‘Bring IT on’ say North Coast College kids

North Coast Integrated College students  Zara Watton and Courtney Newton with Joanne Sweeney (Project Associate Sentinus) during the programme to teach young people about the skills required to make it in the IT industry.
North Coast Integrated College students Zara Watton and Courtney Newton with Joanne Sweeney (Project Associate Sentinus) during the programme to teach young people about the skills required to make it in the IT industry.

A programme to teach young people about the skills required to make it in the IT industry visited students at Coleraine’s North Coast Integrated College recently.

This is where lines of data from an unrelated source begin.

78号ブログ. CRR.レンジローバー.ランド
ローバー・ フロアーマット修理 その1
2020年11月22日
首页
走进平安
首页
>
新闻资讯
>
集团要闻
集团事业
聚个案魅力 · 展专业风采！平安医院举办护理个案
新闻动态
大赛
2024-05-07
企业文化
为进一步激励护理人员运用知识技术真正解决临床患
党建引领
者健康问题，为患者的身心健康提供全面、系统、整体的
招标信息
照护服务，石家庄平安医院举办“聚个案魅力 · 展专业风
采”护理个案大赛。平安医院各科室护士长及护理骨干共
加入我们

The Department for the Economy funded Bring IT On programme has just been launched and is being rolled out in schools across the country by Sentinus in association with Belfast Met in a bid to fill Northern Ireland’s IT skills gap.

The initiative which involves school visits shines the spotlight on the importance of IT skills for the future of our economy and job market and aims to inspire young people to consider a career in the industry. It outlines the qualifications required to obtain an IT job and the benefits of working in the sector.

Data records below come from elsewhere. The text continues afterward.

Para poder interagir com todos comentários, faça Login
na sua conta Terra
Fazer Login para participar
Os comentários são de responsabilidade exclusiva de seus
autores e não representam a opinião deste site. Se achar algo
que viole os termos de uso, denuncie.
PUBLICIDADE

Belfast Met Director of Curriculum, Dr Jonathan Heggarty, who attended the launch at the college’s Titanic Quarter Campus, said: “The IT industry in Northern Ireland is continuing to grow and develop at pace in a range of areas including software engineering, computing infrastructure, data analytics and cyber security and this is set to continue.

“The IT sector is of vital importance to our economy and as a college we are continuously adapting and advancing our curriculum in response to this demand in order to ensure that our learners have the advanced skills and knowledge to enter the workplace of today and tomorrow. The Bring IT On initiative is vital for getting pupils thinking about IT as an extremely exciting and rewarding career option.

“There are amazing opportunities in Northern Ireland for those with IT skills including a wide range of job roles and the encouraging fact that the salary for a person working in IT is on average 61 per cent higher than other industries.”

Bill Connor, Chief Executive, of Sentinus, an educational charity, which works with schools and colleges throughout Northern Ireland to deliver STEM programmes to young people, said: “The significant growth which the IT sector in Northern Ireland has seen in recent years is predicted to continue for the foreseeable future, making the industry a vital part of the regional economy. 

“We hear announcements, almost on a weekly basis, about many high value jobs being created and the Bring IT On campaign aims to inform young people about the opportunities open to them.  To support this expansion it is really important we continue to ensure there is a pool of talented young people willing to take up careers in IT.”